DoJ BRINGS FIRST CRIMINAL WAGE-FIXING PROSECUTION
On 5 January, the Compliance & Enforcement blog from the Program on Corporate Compliance & Enforcement at the New York University School of Law carried a post advising that the Antitrust Division of DoJ recently announced its first-ever criminal wage-fixing prosecution. This is said to be a wake-up call to companies, executives, and HR professionals, reinforcing that competition laws apply equally to wages paid to employees as they do to prices for goods and services. A federal grand jury has indicted the former owner of a therapist staffing company for participating in a wage-fixing conspiracy. The indictment alleges that he and his co-conspirators agreed to fix prices by lowering rates paid to healthcare workers. For approximately 5 months in 2017, according to the indictment, his company paid lower rates to healthcare workers in connection with the conspiracy.
ADDITIONAL US CUSTOMS DUTIES IN RESPONSE TO FRENCH DIGITAL SERVICES TAX
On 5 January, KPMG advised that, with effect from 6 January, the previous suspension of retaliatory customs duties imposed over the French tax has expired. This means the imposition of additional customs duties of 25% on $1.3 billion of French products imported into the US.
IRAN RESUMES 20% URANIUM ENRICHMENT AMID RISING TENSIONS WITH US
On 4 January, Reuters reported that Iran has resumed 20% uranium enrichment at an underground nuclear facility, the government has said, breaching the 2015 JCPOA agreement with major powers and possibly complicating efforts by US President-elect Joe Biden to rejoin the deal.

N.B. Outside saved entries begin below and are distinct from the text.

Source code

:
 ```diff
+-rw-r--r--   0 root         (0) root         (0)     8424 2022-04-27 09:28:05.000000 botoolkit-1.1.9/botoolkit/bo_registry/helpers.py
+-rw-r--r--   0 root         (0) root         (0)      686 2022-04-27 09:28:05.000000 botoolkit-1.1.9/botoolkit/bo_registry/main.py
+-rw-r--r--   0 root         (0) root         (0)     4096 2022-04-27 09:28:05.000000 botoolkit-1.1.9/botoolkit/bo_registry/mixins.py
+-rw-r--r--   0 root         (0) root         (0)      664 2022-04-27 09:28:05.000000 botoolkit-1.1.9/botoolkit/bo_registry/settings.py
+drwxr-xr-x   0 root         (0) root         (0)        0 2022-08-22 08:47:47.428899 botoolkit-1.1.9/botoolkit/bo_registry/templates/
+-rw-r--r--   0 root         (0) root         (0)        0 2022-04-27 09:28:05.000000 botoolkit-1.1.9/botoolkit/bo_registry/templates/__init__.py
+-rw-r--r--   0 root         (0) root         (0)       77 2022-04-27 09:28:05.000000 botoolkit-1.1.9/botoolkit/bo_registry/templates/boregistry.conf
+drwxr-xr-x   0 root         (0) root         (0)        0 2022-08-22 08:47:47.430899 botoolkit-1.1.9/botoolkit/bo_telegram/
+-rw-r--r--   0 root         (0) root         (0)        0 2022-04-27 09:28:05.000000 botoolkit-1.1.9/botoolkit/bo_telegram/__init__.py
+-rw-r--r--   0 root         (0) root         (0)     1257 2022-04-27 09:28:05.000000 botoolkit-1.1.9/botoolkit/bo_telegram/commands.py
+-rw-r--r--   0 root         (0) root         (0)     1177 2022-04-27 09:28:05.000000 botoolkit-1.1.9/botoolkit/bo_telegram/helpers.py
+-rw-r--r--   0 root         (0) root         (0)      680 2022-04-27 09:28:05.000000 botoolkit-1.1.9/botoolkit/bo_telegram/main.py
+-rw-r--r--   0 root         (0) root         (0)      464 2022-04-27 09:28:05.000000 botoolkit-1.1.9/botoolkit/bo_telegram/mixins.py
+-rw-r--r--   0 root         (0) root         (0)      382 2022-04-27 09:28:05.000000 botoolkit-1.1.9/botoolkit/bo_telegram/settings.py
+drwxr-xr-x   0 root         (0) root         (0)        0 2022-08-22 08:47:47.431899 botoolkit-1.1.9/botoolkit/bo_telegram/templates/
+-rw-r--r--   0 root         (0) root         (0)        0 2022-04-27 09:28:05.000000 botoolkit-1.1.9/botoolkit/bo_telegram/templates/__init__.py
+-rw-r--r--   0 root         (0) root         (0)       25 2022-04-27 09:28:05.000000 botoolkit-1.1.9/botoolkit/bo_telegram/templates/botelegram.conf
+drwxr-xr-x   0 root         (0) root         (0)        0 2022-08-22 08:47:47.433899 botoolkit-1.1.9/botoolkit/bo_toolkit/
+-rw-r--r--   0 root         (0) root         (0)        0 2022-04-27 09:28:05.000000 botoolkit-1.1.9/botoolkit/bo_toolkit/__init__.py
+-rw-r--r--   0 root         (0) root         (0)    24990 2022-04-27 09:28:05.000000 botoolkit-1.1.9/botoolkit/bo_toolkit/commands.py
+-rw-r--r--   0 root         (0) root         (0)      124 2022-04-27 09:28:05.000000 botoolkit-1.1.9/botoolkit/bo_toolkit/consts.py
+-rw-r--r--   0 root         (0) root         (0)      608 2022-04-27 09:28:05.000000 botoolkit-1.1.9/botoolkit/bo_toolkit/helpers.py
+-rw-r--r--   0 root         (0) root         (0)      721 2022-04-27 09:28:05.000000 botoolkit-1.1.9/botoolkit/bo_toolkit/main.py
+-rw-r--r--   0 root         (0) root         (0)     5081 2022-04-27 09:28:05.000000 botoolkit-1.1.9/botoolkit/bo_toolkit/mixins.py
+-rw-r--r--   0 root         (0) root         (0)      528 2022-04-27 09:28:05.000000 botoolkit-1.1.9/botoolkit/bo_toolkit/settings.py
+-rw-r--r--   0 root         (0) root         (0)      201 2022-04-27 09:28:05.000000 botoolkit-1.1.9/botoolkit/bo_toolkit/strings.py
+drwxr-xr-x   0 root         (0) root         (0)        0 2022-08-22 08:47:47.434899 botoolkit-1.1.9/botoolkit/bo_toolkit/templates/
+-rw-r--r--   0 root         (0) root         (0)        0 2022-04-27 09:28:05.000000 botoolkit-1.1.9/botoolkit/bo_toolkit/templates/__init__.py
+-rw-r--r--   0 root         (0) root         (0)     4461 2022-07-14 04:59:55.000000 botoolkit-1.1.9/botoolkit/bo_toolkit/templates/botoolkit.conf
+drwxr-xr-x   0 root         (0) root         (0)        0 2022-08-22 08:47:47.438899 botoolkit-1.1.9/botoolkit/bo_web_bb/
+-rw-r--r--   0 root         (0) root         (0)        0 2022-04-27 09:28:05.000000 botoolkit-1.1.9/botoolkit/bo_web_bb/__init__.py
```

NYSE ABRUPTLY REVERSES PLAN TO DELIST CHINESE TELECOM COMPANIES
On 5 January, Panatimes reported that the New York Stock Exchange has abruptly reversed plans to delist 3 major Chinese telecommunications companies – China Mobile, China Telecom and Unicom – after consulting regulators about an investment ban ordered by President Donald Trump. The NYSE Board gave no reason for its decision, saying only that it had consulted “relevant regulatory authorities” about Trump’s Executive Order, signed in November as part of the Administration’s push to check China’s growing economic power.